This tutorial will demonstrate the basic concepts of the homography with some codes. For detailed explanations about the theory, please refer to a computer vision course or a computer vision book, e.g.:
\[ s \begin{bmatrix} x^{'} \\ y^{'} \\ 1 \end{bmatrix} = \mathbf{H} \begin{bmatrix} x \\ y \\ 1 \end{bmatrix} = \begin{bmatrix} h_{11} & h_{12} & h_{13} \\ h_{21} & h_{22} & h_{23} \\ h_{31} & h_{32} & h_{33} \end{bmatrix} \begin{bmatrix} x \\ y \\ 1 \end{bmatrix} \]
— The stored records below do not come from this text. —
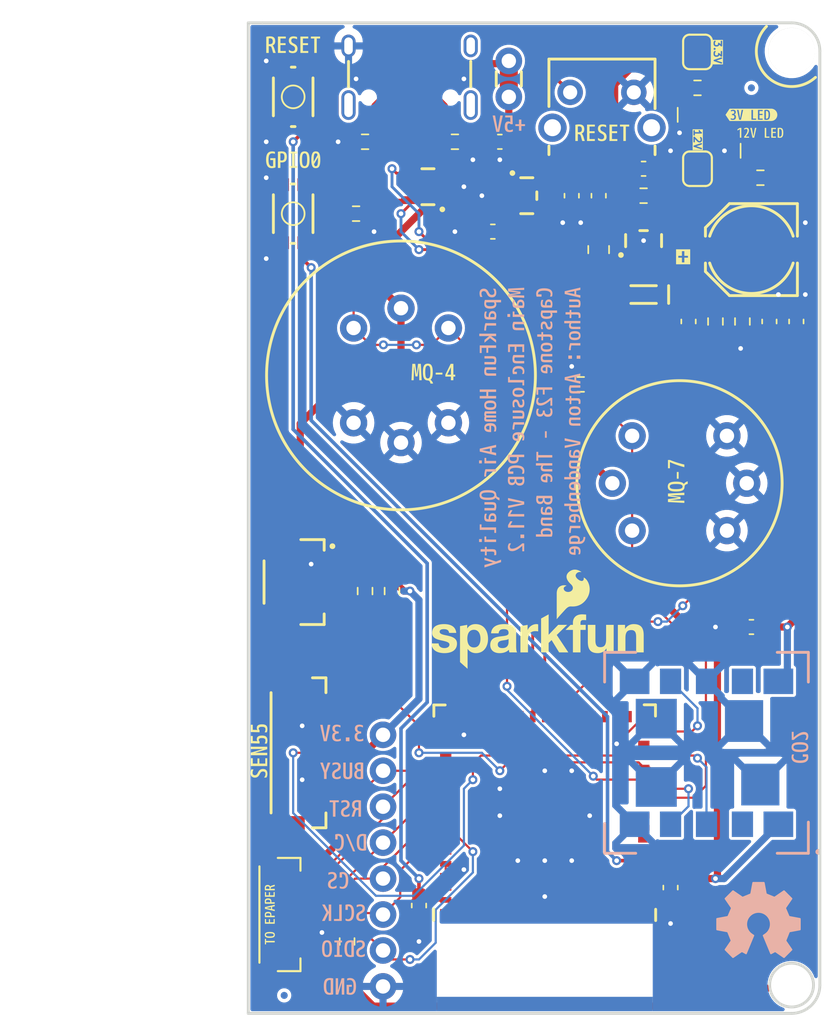
<source format=kicad_pcb>
(kicad_pcb (version 20221018) (generator pcbnew)

  (general
    (thickness 1.6)
  )

  (paper "A4")
  (layers
    (0 "F.Cu" signal)
    (31 "B.Cu" signal)
    (32 "B.Adhes" user "B.Adhesive")
    (33 "F.Adhes" user "F.Adhesive")
    (34 "B.Paste" user)
    (35 "F.Paste" user)
    (36 "B.SilkS" user "B.Silkscreen")
    (37 "F.SilkS" user "F.Silkscreen")
    (38 "B.Mask" user)
    (39 "F.Mask" user)
    (40 "Dwgs.User" user "User.Drawings")
    (41 "Cmts.User" user "User.Comments")
    (42 "Eco1.User" user "User.Eco1")
    (43 "Eco2.User" user "User.Eco2")
    (44 "Edge.Cuts" user)
    (45 "Margin" user)
    (46 "B.CrtYd" user "B.Courtyard")
    (47 "F.CrtYd" user "F.Courtyard")
    (48 "B.Fab" user)
    (49 "F.Fab" user)
    (50 "User.1" user)
    (51 "User.2" user)
    (52 "User.3" user)
    (53 "User.4" user)
    (54 "User.5" user)
    (55 "User.6" user)
    (56 "User.7" user)
    (57 "User.8" user)
    (58 "User.9" user)
  )

  (setup
    (stackup
      (layer "F.SilkS" (type "Top Silk Screen"))
      (layer "F.Paste" (type "Top Solder Paste"))
      (layer "F.Mask" (type "Top Solder Mask") (thickness 0.01))
      (layer "F.Cu" (type "copper") (thickness 0.035))
      (layer "dielectric 1" (type "core") (thickness 1.51) (material "FR4") (epsilon_r 4.5) (loss_tangent 0.02))
      (layer "B.Cu" (type "copper") (thickness 0.035))
      (layer "B.Mask" (type "Bottom Solder Mask") (thickness 0.01))
      (layer "B.Paste" (type "Bottom Solder Paste"))
      (layer "B.SilkS" (type "Bottom Silk Screen"))
      (copper_finish "None")
      (dielectric_constraints no)
    )
    (pad_to_mask_clearance 0)
    (grid_origin 128.8 123.9)
    (pcbplotparams
      (layerselection 0x00010fc_ffffffff)
      (plot_on_all_layers_selection 0x0000000_00000000)
      (disableapertmacros false)
      (usegerberextensions true)
      (usegerberattributes false)
      (usegerberadvancedattributes false)
      (creategerberjobfile false)
      (dashed_line_dash_ratio 12.000000)
      (dashed_line_gap_ratio 3.000000)
      (svgprecision 4)
      (plotframeref false)
      (viasonmask false)
      (mode 1)
      (useauxorigin false)
      (hpglpennumber 1)
      (hpglpenspeed 20)
      (hpglpendiameter 15.000000)
      (dxfpolygonmode true)
      (dxfimperialunits true)
      (dxfusepcbnewfont true)
      (psnegative false)
      (psa4output false)
      (plotreference true)
      (plotvalue false)
      (plotinvisibletext false)
      (sketchpadsonfab false)
      (subtractmaskfromsilk true)
      (outputformat 1)
      (mirror false)
      (drillshape 0)
      (scaleselection 1)
      (outputdirectory "../JLCPCB/Main Board/")
    )
  )

  (net 0 "")
  (net 1 "GND")
  (net 2 "RESET")
  (net 3 "ESP0")
  (net 4 "Net-(U3-FB)")
  (net 5 "Net-(U3-SW)")
  (net 6 "Net-(D3-A)")
  (net 7 "SCL")
  (net 8 "+5V")
  (net 9 "+12V")
  (net 10 "SDA")
  (net 11 "Net-(J1-CC1)")
  (net 12 "D+")
  (net 13 "D-")
  (net 14 "unconnected-(J1-NC-PadA8)")
  (net 15 "Net-(J1-CC2)")
  (net 16 "unconnected-(J1-NC-PadB8)")
  (net 17 "unconnected-(J1-NC-PadNC1)")
  (net 18 "unconnected-(J1-NC-PadNC2)")
  (net 19 "unconnected-(J1-NC-PadNC3)")
  (net 20 "Net-(JP1-A)")
  (net 21 "~{BUSY}")
  (net 22 "SCLK")
  (net 23 "SDIO")
  (net 24 "~{CS}")
  (net 25 "D{slash}~{C}")
  (net 26 "~{RST}")
  (net 27 "unconnected-(J2-Pin_9-Pad9)")
  (net 28 "unconnected-(J2-Pin_10-Pad10)")
  (net 29 "unconnected-(J2-Pin_11-Pad11)")
  (net 30 "unconnected-(J2-Pin_12-Pad12)")
  (net 31 "unconnected-(J4-NC-PadNC1)")
  (net 32 "unconnected-(J4-NC-PadNC2)")
  (net 33 "Net-(JP2-A)")
  (net 34 "Net-(JP3-A)")
  (net 35 "unconnected-(U1-I{slash}O1-Pad1)")
  (net 36 "unconnected-(U1-I{slash}O2-Pad3)")
  (net 37 "unconnected-(U2-IOA1-Pad5)")
  (net 38 "unconnected-(U2-IOA2-Pad6)")
  (net 39 "unconnected-(U2-IOA3-Pad7)")
  (net 40 "unconnected-(U2-IOA4-Pad8)")
  (net 41 "unconnected-(U2-IOA5-Pad9)")
  (net 42 "unconnected-(U2-IOA10-Pad14)")
  (net 43 "unconnected-(U2-IOA12-Pad16)")
  (net 44 "unconnected-(U2-IOA13-Pad17)")
  (net 45 "unconnected-(U2-IOA14-Pad18)")
  (net 46 "unconnected-(U2-IOA15-Pad19)")
  (net 47 "unconnected-(U2-IOA16-Pad20)")
  (net 48 "unconnected-(U2-IOA17-Pad21)")
  (net 49 "unconnected-(U2-IO21-Pad25)")
  (net 50 "unconnected-(U2-IO26-Pad26)")
  (net 51 "unconnected-(U2-IO47-Pad27)")
  (net 52 "unconnected-(U2-IO33-Pad28)")
  (net 53 "unconnected-(U2-IO34-Pad29)")
  (net 54 "unconnected-(U2-IO48-Pad30)")
  (net 55 "unconnected-(U2-IO35-Pad31)")
  (net 56 "unconnected-(U2-IO36-Pad32)")
  (net 57 "unconnected-(U2-IO37-Pad33)")
  (net 58 "unconnected-(U2-RXD0{slash}IO44-Pad40)")
  (net 59 "unconnected-(U2-IO45-Pad41)")
  (net 60 "unconnected-(U2-IO46-Pad44)")
  (net 61 "Net-(D2-A)")
  (net 62 "+3.3V")
  (net 63 "~{SHDN}-EN")
  (net 64 "CO2_INT")
  (net 65 "unconnected-(U6-NC-Pad4)")
  (net 66 "unconnected-(U5-RX-Pad2)")
  (net 67 "unconnected-(U5-PWM-Pad9)")
  (net 68 "ESP11{slash}MQ4")
  (net 69 "ESP10{slash}MQ7")
  (net 70 "unconnected-(U8-NC-Pad6)")

  (footprint "SparkFun-Resistor:R_0603_1608Metric" (layer "F.Cu") (at 135.785 118.82 90))

  (footprint "SparkFun-Resistor:R_0603_1608Metric" (layer "F.Cu") (at 163.725 75.005 -90))

  (footprint "SparkFun-Jumper:SMT-JUMPER_2_NC_TRACE_SILK" (layer "F.Cu") (at 160.55 64.21 -90))

  (footprint "kibuzzard-65B1D56F" (layer "F.Cu") (at 131.975 55.447))

  (footprint "SparkFun-Resistor:R_0603_1608Metric" (layer "F.Cu") (at 138.96 94.055 -90))

  (footprint "SparkFun-Capacitor:C_0603_1608Metric" (layer "F.Cu") (at 146.58 62.305 180))

  (footprint "SparkFun-Connector:FPC_12_0.5MM" (layer "F.Cu") (at 131.34 116.915 -90))

  (footprint "SparkFun-Resistor:R_0603_1608Metric" (layer "F.Cu") (at 164.995 64.845))

  (footprint "SparkFun-Semiconductor-Standard:SOD-323" (layer "F.Cu") (at 156.74 73.1 180))

  (footprint "SparkFun-Switch:Momentary_SMD_4.6x2.8mm_h2.5mm" (layer "F.Cu") (at 131.975 67.385 90))

  (footprint "kibuzzard-65B1E40B" (layer "F.Cu") (at 130.324 116.915 90))

  (footprint "SparkFun-Aesthetic:SparkFun_Logo_15mm" (layer "F.Cu") (at 149.0692 97.4078))

  (footprint "SparkFun-Semiconductor-Standard:SOT23-5" (layer "F.Cu") (at 156.74 69.29 90))

  (footprint "SparkFun-Capacitor:C_0603_1608Metric" (layer "F.Cu") (at 140.865 116.28 90))

  (footprint "kibuzzard-65B1D5D4" (layer "F.Cu") (at 141.881 78.688))

  (footprint "SparkFun-Resistor:R_0603_1608Metric" (layer "F.Cu") (at 156.74 66.115 180))

  (footprint "SparkFun-Aesthetic:Fiducial_0.5mm_Mask1mm" (layer "F.Cu") (at 131.34 122.63))

  (footprint "kibuzzard-65B1E2D2" (layer "F.Cu") (at 164.995 61.67))

  (footprint "SparkFun-Resistor:R_0603_1608Metric" (layer "F.Cu") (at 143.405 62.305))

  (footprint "kibuzzard-65B1D64A" (layer "F.Cu") (at 153.819 61.67))

  (footprint "SparkFun-Switch:Momentary_PTH_RA_8-020_h7.5mm" (layer "F.Cu") (at 153.8 58.81 180))

  (footprint "SparkFun-RF:ESP32-MINI" (layer "F.Cu") (at 149.755 109.93 180))

  (footprint "SparkFun-Resistor:R_0603_1608Metric" (layer "F.Cu") (at 137.055 62.305 180))

  (footprint "SparkFun-Aesthetic:Fiducial_0.5mm_Mask1mm" (layer "F.Cu") (at 164.36 58.495))

  (footprint "kibuzzard-65B1D57E" (layer "F.Cu") (at 131.975 63.575))

  (footprint "SparkFun-Aesthetic:Creative_Commons_License" (layer "F.Cu") (at 116.735 77.545))

  (footprint "SparkFun-Resistor:R_0603_1608Metric" (layer "F.Cu") (at 152.295 79.45 180))

  (footprint "SparkFun-Capacitor:C_0603_1608Metric" (layer "F.Cu") (at 167.535 75.005 90))

  (footprint "SparkFun-Capacitor:C_0603_1608Metric" (layer "F.Cu") (at 151.66 66.115 -90))

  (footprint "SparkFun-Connector:1X08" (layer "F.Cu") (at 138.325 104.215 -90))

  (footprint "SparkFun-Connector:JST04_1MM_RA" (layer "F.Cu")
    (tstamp 7da46fdd-57e1-413f-a77f-d5eb17fc19b4)
    (at 134.515 93.42 -90)
    (property "PROD_ID" "CONN-13694")
    (property "Sheetfile" "MainBoard.kicad_sch")
    (property "Sheetname" "")
    (property "ki_description" "4 pin JST 1mm polarized connector for I2C")
    (property "ki_keywords" "connector")
    (path "/d07cf171-265a-4d64-9af0-c5738f380457")
    (fp_text reference "J4" (at 0 1.8 90) (layer "F.Fab")
        (effects (font (size 0.5 0.5) (thickness 0.1)) (justify bottom))
      (tstamp 0d627607-bb09-4f1d-9697-397b26ce6f6c)
    )
    (fp_text value "Qwiic_RA" (at 0 2.6 90) (layer "F.Fab")
        (effects (font (size 0.5 0.5) (thickness 0.1)) (justify bottom))
      (tstamp f21b993a-dab0-4699-b686-872adc530d56)
    )
    (fp_line (start -3 0.35) (end -2.25 0.35)
      (stroke (width 0.2032) (type solid)) (layer "F.SilkS") (tstamp 3fbb00b3-1ebf-4b13-a33e-b0533750d2ce))
    (fp_line (start -3 2) (end -3 0.35)
      (stroke (width 0.2032) (type solid)) (layer "F.SilkS") (tstamp ed158eb4-4171-4adf-a39c-527557a10de9))
    (fp_line (start -1.5 4.6) (end 1.5 4.6)
      (stroke (width 0.2032) (type solid)) (layer "F.SilkS") (tstamp 33e0e4a5-19ed-490a-a287-c357fccdfc2b))
    (fp_line (start 2.25 0.35) (end 3 0.35)
      (stroke (width 0.2032) (type solid)) (layer "F.SilkS") (tstamp e0b6fc7d-0315-4e73-bb27-6ed3916f57ef))
    (fp_line (start 3 0.35) (end 3 2)
      (stroke (width 0.2032) (type solid)) (layer "F.SilkS") (tstamp ecb30caf-d935-400e-8ada-a39c14f0f936))
    (fp_circle (center -2.535 -0.234) (end -2.4334 -0.234)
      (stroke (width 0.2032) (type solid)) (fill none) (layer "F.SilkS") (tstamp cc8deda9-495e-4736-b2f2-cf703d44a61d))
    (fp_rect (start 3.51 4.797) (end -3.51 -0.819)
      (stroke (width 0.05) (type default)) (fill none) (layer "F.CrtYd") (tstamp ee4006a4-f46c-448f-8e6a-9da0d80fec35))
    (pad "1" smd rect (at -1.5 0 270) (size 0.6 1.35) (layers "F.Cu" "F.Paste" "F.Mask")
      (net 1 "GND") (pinfunction "Pin_1") (pintype "passive") (solder_mask_margin 0.1016) (thermal_bridge_angle 0) (tstamp 770b3aa4-5c2a-4d83-b5ac-682275e345b4))
    (pad "2" smd rect (at -0.5 0 270) (size 0.6 1.35) (layers "F.Cu" "F.Paste" "F.Mask")
      (net 62 "+3.3V") (pinfunction "Pin_2") (pintype "passive") (solder_mask_margin 0.1016) (thermal_bridge_angle 0) (tstamp 55e3dc6a-94ab-48f2-9cca-d61781e66840))
    (pad "3" smd rect (at 0.5 0 270) (size 0.6 1.35) (layers "F.Cu" "F.Paste" "F.Mask")
      (net 10 "SDA") (pinfunction "Pin_3") (pintype "passive") (solder_mask_margin 0.1016) (thermal_bridge_angle 0) (tstamp b0041332-1e3d-4731-9470-651887807aec))
    (pad "4" smd rect (at 1.5 0 270) (size 0.6 1.35) (layers "F.Cu" "F.Paste" "F.Mask")
      (net 7 "SCL") (pinfunction "Pin_4") (pintype "passive") (solder_mask_margin 0.1016) (thermal_bridge_angle 0) (tstamp 03291928-cc97-42c4-b8af-6f616529fce2))
    (pad "NC1" smd rect (at 2.8 3.675 270) (size 1.2 2) (layers "F.Cu" "F.Paste" "F.Mask")
      (net 31 "unconnected-(J4-NC-PadNC1)") (pinfunction "NC") (pintype "no_connect") (solder_mask_margin 0.1016) (thermal_bridge_angle 0) (tstamp 9e6d0ca5-8361-460c-a364-cbd73d5a9f0f))
    (pad "NC2
... [512275 chars truncated]
</source>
The homography matrix is a 3x3 matrix but with 8 DoF (degrees of freedom) as it is estimated up to a scale. It is generally normalized (see also 1) with \( h_{33} = 1 \) or \( h_{11}^2 + h_{12}^2 + h_{13}^2 + h_{21}^2 + h_{22}^2 + h_{23}^2 + h_{31}^2 + h_{32}^2 + h_{33}^2 = 1 \).
The homography can be estimated using for instance the Direct Linear Transform (DLT) algorithm (see 1 for more information). As the object is planar, the transformation between points expressed in the object frame and projected points into the image plane expressed in the normalized camera frame is a homography. Only because the object is planar, the camera pose can be retrieved from the homography, assuming the camera intrinsic parameters are known (see 2 or 4). This can be tested easily using a chessboard object and findChessboardCorners() to get the corner locations in the image.